Chiunque oggi, 3 luglio 2018, abbia provato a visitare Wikipedia Italia si è trovato di fronte a una sorpresa: l’enciclopedia libera è inaccessibile. Non si tratta di un sabotaggio ma di una libera scelta dei moderatori italiani che con questo gesto vogliono protestare contro la (possibile) approvazione della nuova direttiva sul diritto d’autore. La direttiva è in realtà già stata approvata dalla commissione giuridica, ma ancora manca il voto del parlamento EU, che sarà chiamato a esprimersi il 5 luglio.
I toni sono decisamente allarmanti e l’invito a telefonare agli eurodeputati, con allegato il testo da “recitare”, assomigliano a tante campagne di clickbait, con la differenza che Wikipedia a tutti gli effetti sta sacrificando il suo traffico per porre l’attenzione su un tema molto rilevante ma quasi totalmente ignorato dai media e dalla politica, fatte alcune eccezioni.
Ma cosa cambia esattamente? E perché protestano solo Wikipedia Italia e alcuni studiosi informatici, fra cui Tim Berners-Lee, fondatore del World Wide Web?
La questione è delicata e riguarda due degli articoli: l’Articolo 11 e l’Articolo 13 della Direttiva.
L’Articolo 11, giornalisticamente chiamato Link Tax, stabilisce che le piattaforme online devono dotarsi di licenza per pubblicare link e snippet di pubblicazioni online. Banalmente, Google o Facebook dovranno chiedere (e pagare, come specifica l’Articolo 12) una licenza per pubblicare un link con l’anteprima (lo snippet) di un articolo pubblicato su Repubblica.it.
Il termine Link Tax non è tecnicamente corretto dal momento che non si tratta di una tassa ma del pagamento dei diritti d’autore, però aiuta a comprendere il concetto. E a capire come mai la stampa non stia dando troppo spazio al tema: gli editori hanno tutto da guadagnarci.
Più controverso l’Articolo 13, che impone alla piattaforme digitali (Google, Youtube, Facebook, Instagram…) di adottare filtri preventivi per evitare che gli utenti carichino materiale coperto da copyright. Praticamente dovrebbero adottare degli algoritmi simili a quelli di Shazam per identificare i contenuti e bloccare chi cerca di caricare canzoni o video senza il consenso dell’autore. L’obiettivo è certamente nobile ma l’approccio è fondamentalmente sbagliato, come dimostrano i fatti. Da qualche tempo Youtube ha introdotto il ContentID, un filtro che fa esattamente quanto richiesto dalla direttiva, e i risultati non sono esaltanti.
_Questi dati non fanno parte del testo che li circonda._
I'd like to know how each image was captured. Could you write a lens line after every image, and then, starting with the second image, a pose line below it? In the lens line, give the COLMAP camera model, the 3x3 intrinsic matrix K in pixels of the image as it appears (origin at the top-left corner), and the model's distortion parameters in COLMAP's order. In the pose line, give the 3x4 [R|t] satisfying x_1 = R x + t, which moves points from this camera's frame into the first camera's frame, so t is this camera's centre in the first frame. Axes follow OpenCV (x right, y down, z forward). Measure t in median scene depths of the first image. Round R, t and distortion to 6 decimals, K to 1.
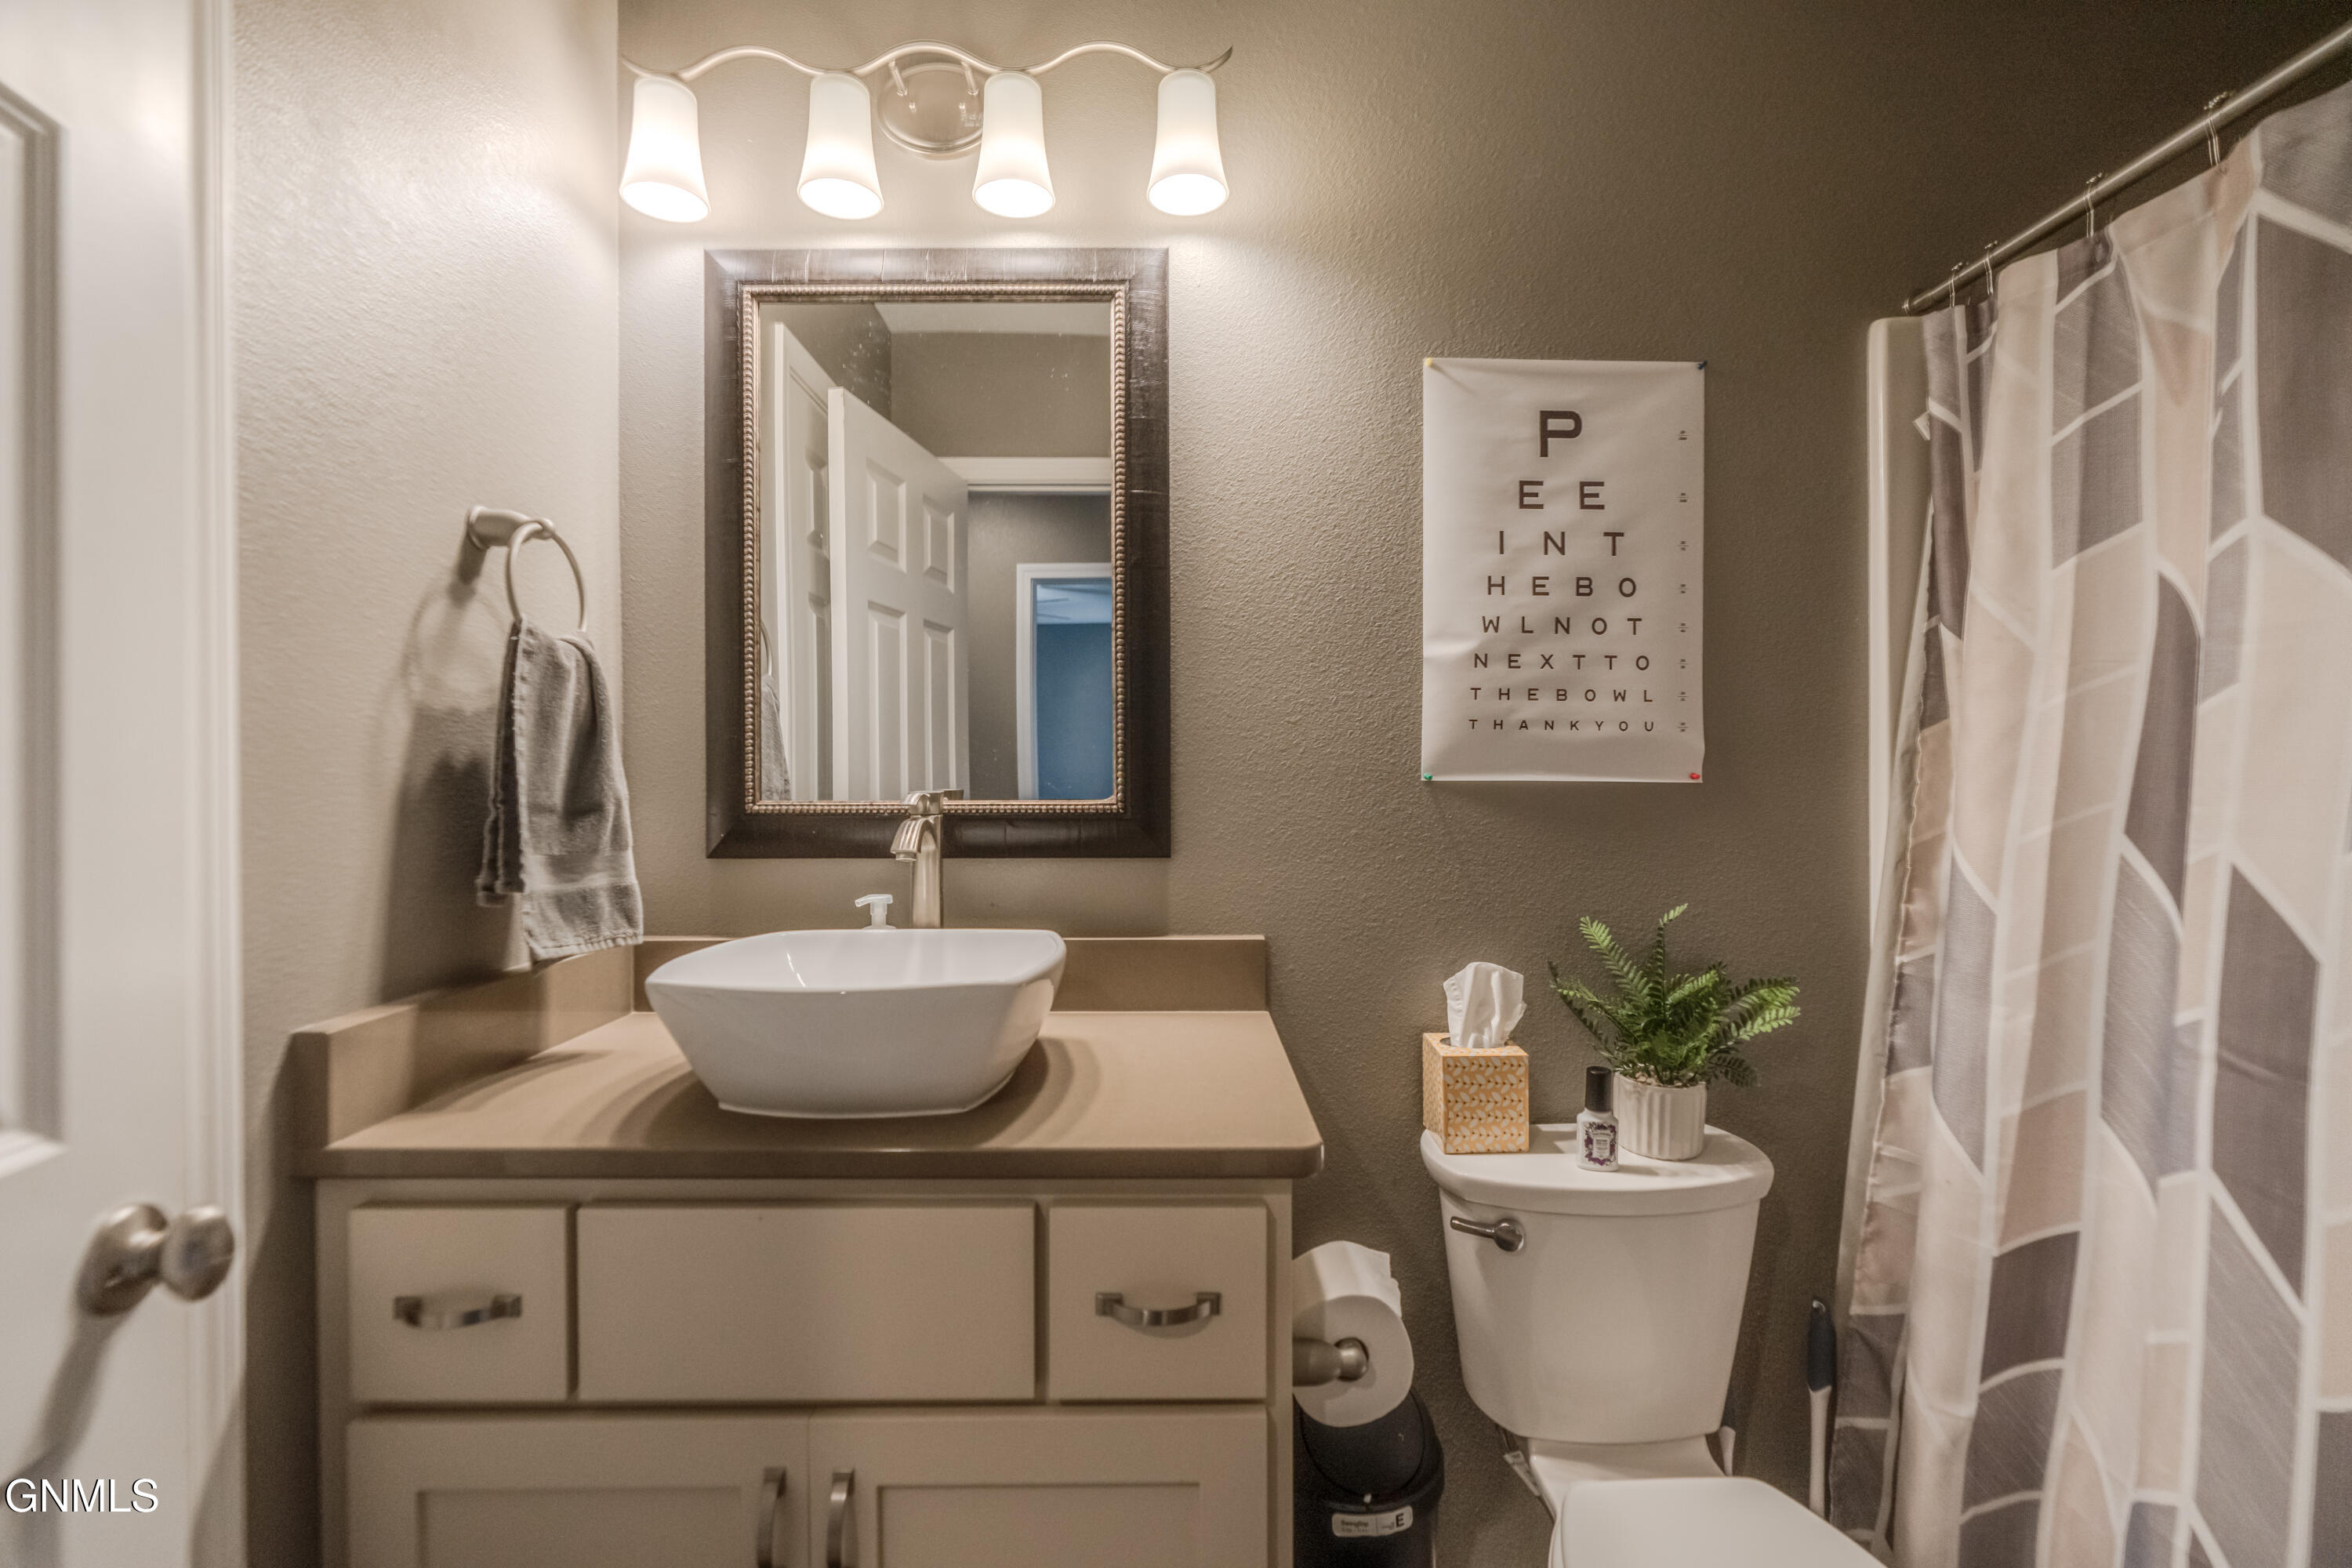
lens RADIAL K [[1080.3, 0, 1176.9], [0, 1080.3, 791.7], [0, 0, 1]] dist [0.003572, 0.000321]
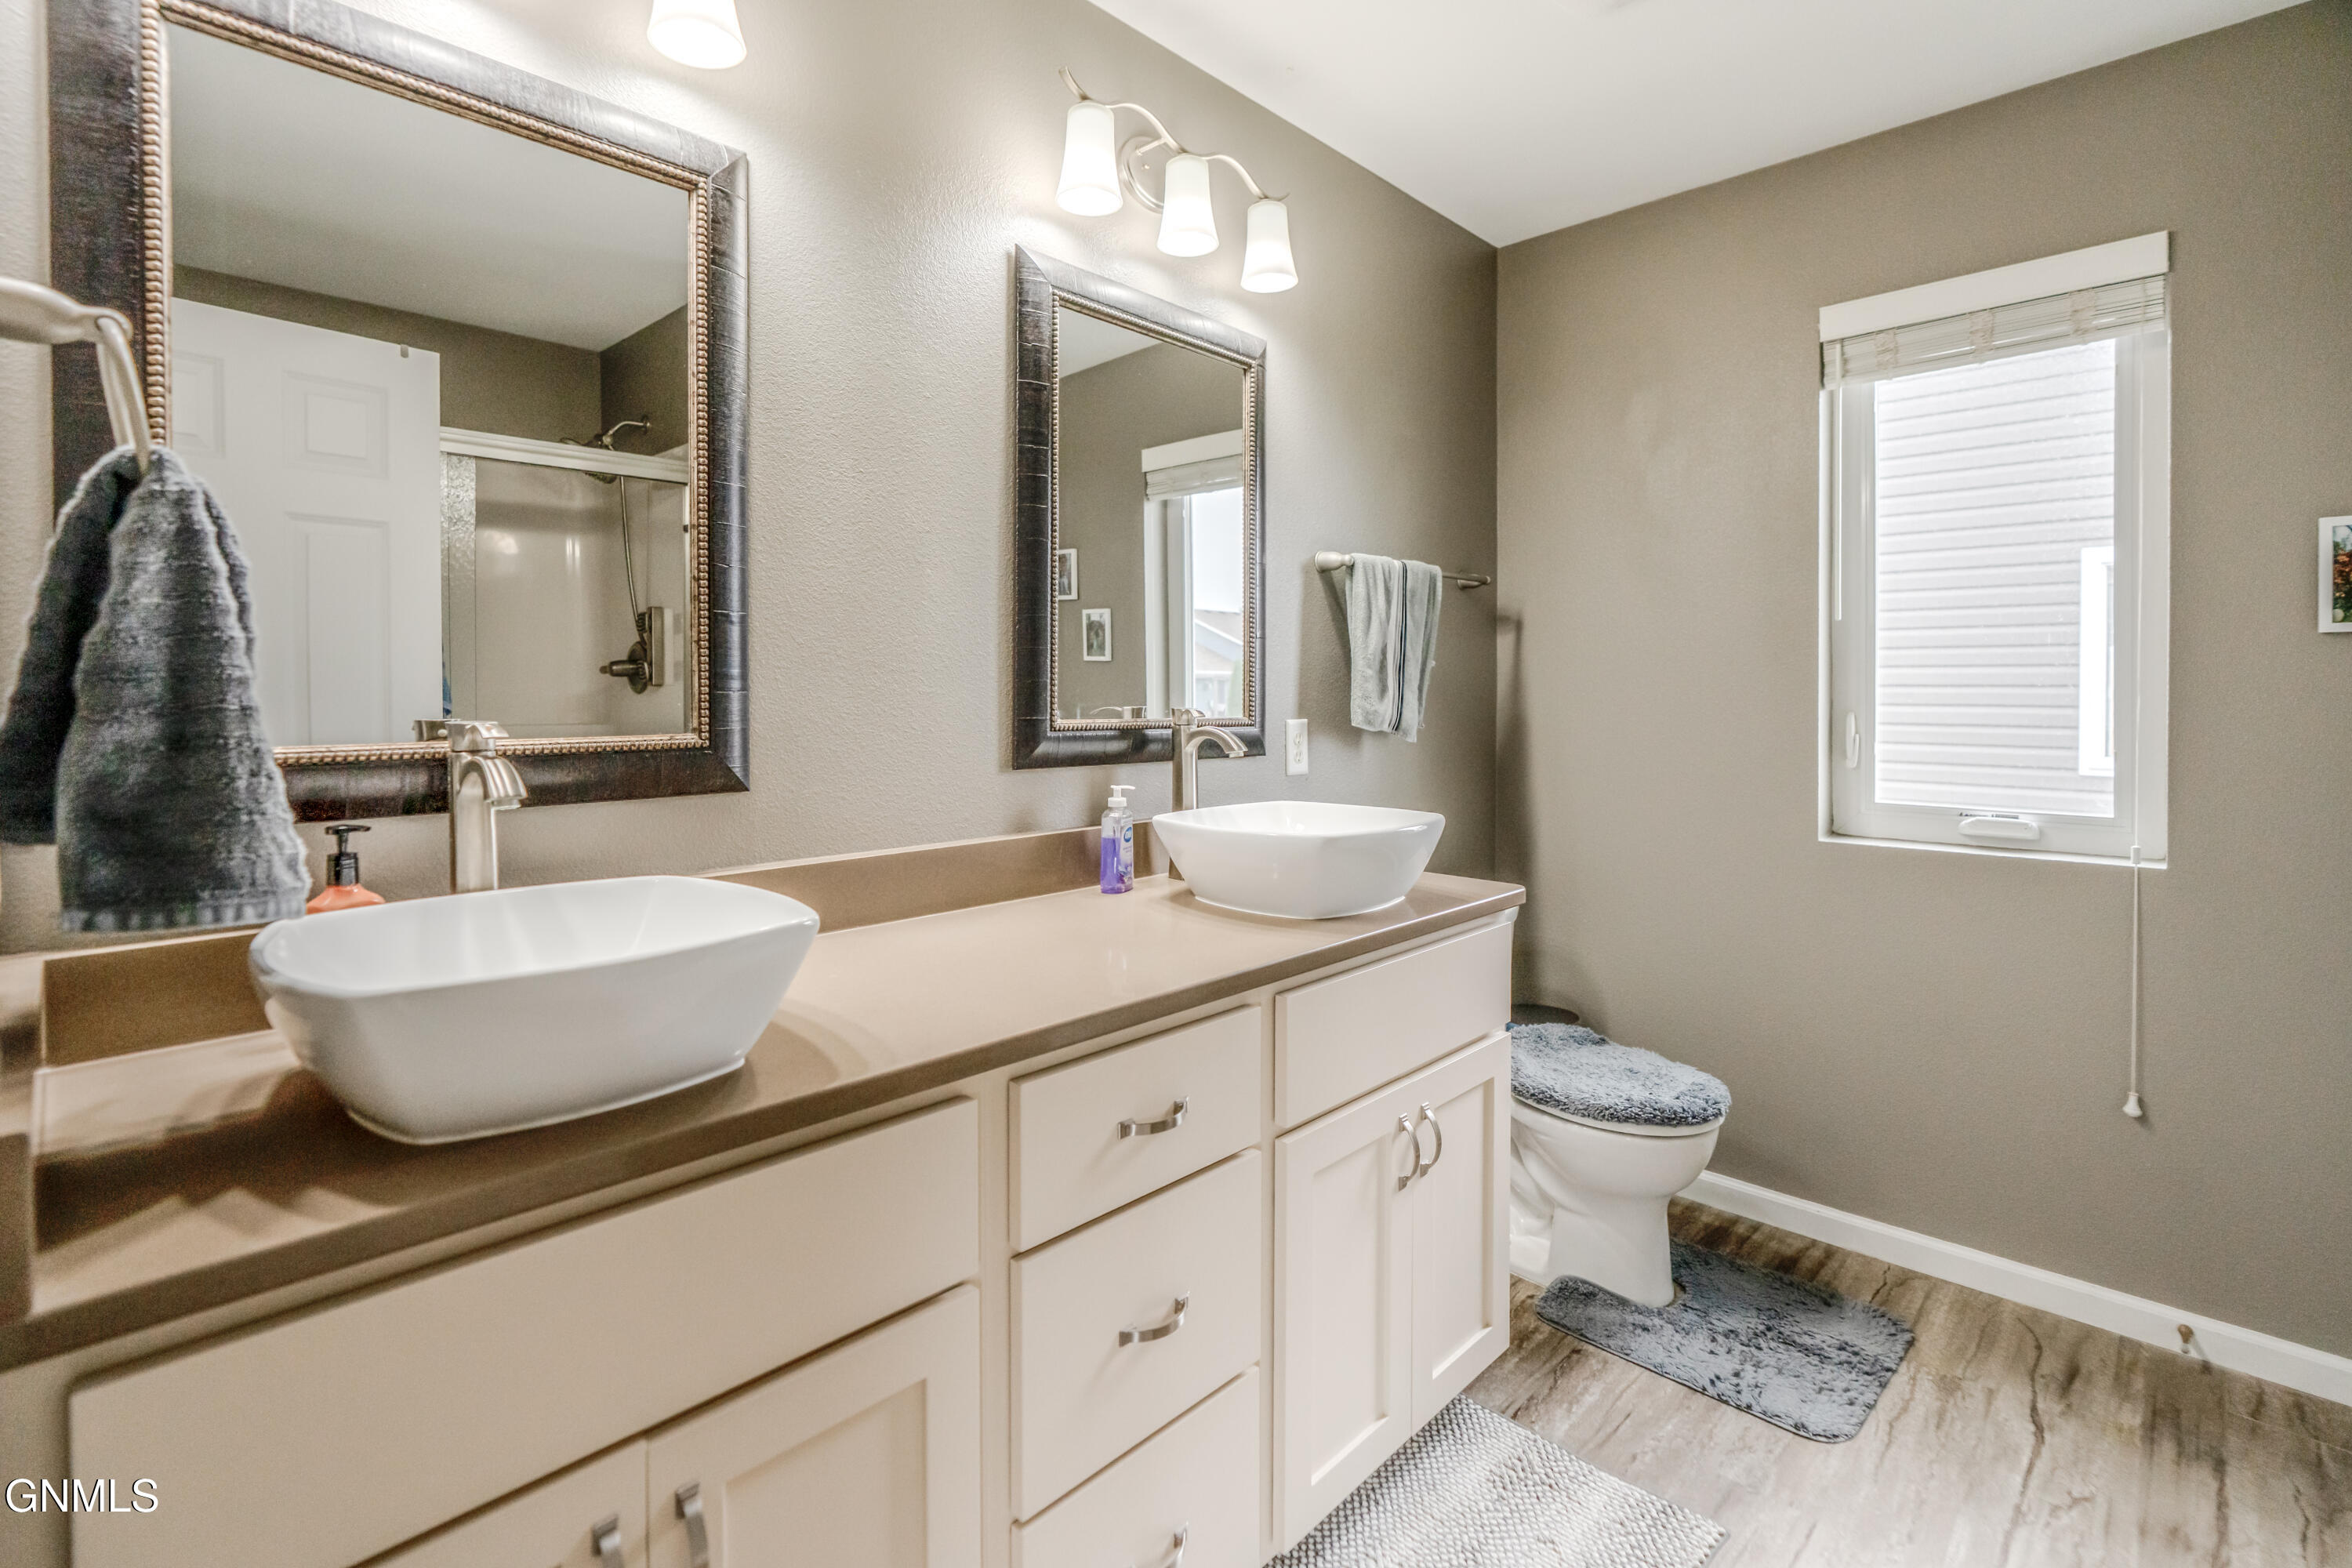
lens RADIAL K [[1080.3, 0, 1185.2], [0, 1080.3, 783.5], [0, 0, 1]] dist [0.003572, 0.000321]
pose [[0.714905, -0.051043, 0.697356, -0.451879], [0.009009, 0.997922, 0.063807, -0.005669], [-0.699164, -0.039333, 0.713879, 0.032159]]
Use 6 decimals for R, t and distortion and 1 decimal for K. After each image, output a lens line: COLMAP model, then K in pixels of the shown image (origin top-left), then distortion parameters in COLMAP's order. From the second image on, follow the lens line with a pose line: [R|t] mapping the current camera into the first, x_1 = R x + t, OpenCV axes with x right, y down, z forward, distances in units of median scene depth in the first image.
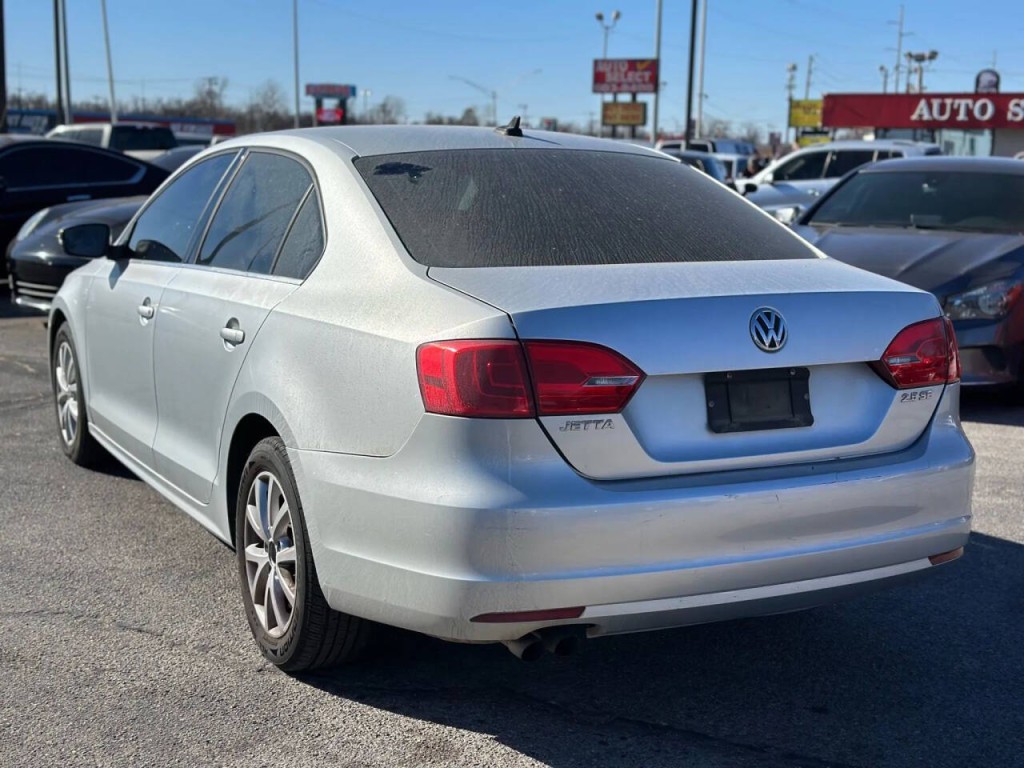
lens RADIAL K [[1520.8, 0, 512.7], [0, 1520.8, 385.7], [0, 0, 1]] dist [0.142752, 0.000000]
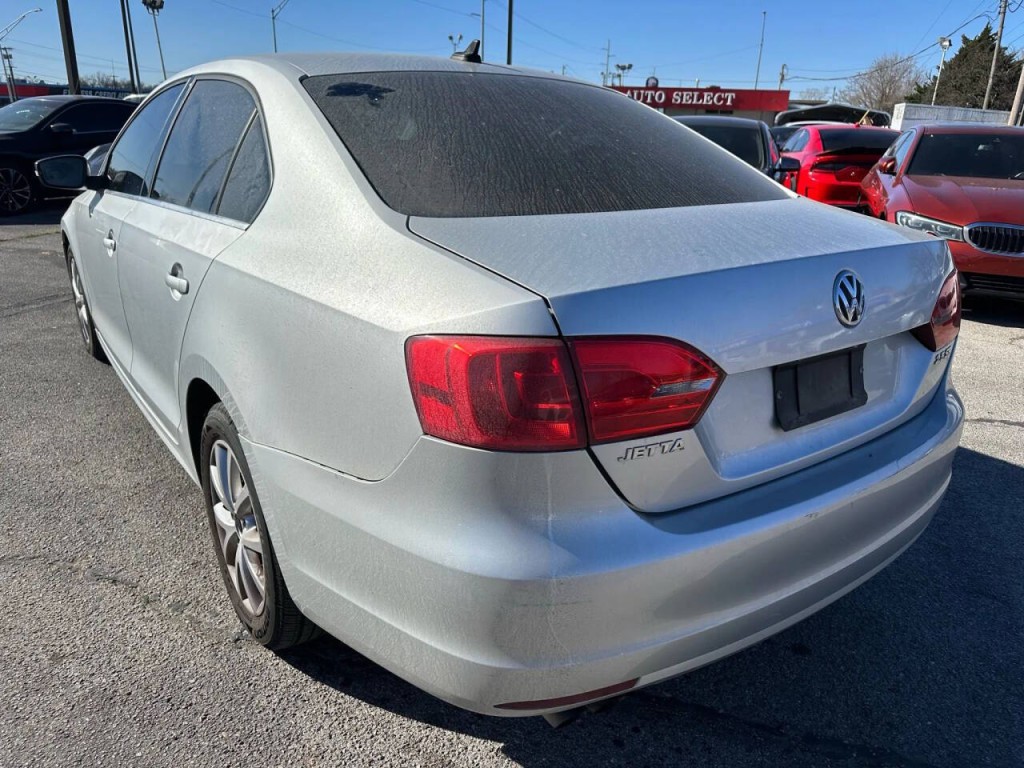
lens RADIAL K [[732.5, 0, 514.8], [0, 732.5, 391.8], [0, 0, 1]] dist [0.031373, -0.041111]
pose [[0.988810, -0.038812, 0.144040, -0.055107], [0.009252, 0.979658, 0.200462, -0.060917], [-0.148890, -0.196886, 0.969055, 0.581433]]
Se i colossi dei media esultano perché effettivamente ContentID è molto efficace nello scovare canzoni e spezzoni di video “illeciti”, i creatori di contenuti si scontrano con l’eccesso di zelo degli algoritmi. Basti pensare al caso di eeplox, youtuber che si è visto bloccare un video fatto dalla finestra di casa sua. Il motivo? Il cinguettare degli uccelli era coperto dal copyright di un’azienda chiamata Rumblefish. Naturalmente l’azienda non ha MAI preteso i diritti su una simile cosa, ma questo è quello che può accadere quando si affidano a una macchina compiti di questo tipo, che richiedono anche un po’ di buon senso. Non si tratta di un caso isolato, come dimostra l’agenzia spaziale NASA che in più occasioni si è vista bloccare (fortunatamente per poche ore) video di sua proprietà, come l’atterraggio del rover su Marte nel 2012. Addirittura, a volte può bastare un fruscio per ingannare i sistemi.
Il fatto che questa proposta di decreto, nonostante le proteste di tanti addetti al settore, possa essere approvata dimostra ancora una volta che chi si occupa di certe scelte purtroppo non ha la competenza per affrontare questioni tanto complesse. Ci mostra anche che la maggior parte dei media non ha fatto il lavoro di cane da guardia e ha preferito trattare il tema con sufficienza, se non ignorarlo del tutto, ma questo era prevedibile: i grossi gruppi editoriali hanno solo da guadagnare da queste decisioni e certamente hanno lobbizzato negli anni per creare il terreno fertile a simili scelte. Che, sul lungo termine, potrebbero essere controproducenti anche per loro e non solo per la comunità, come accade ora.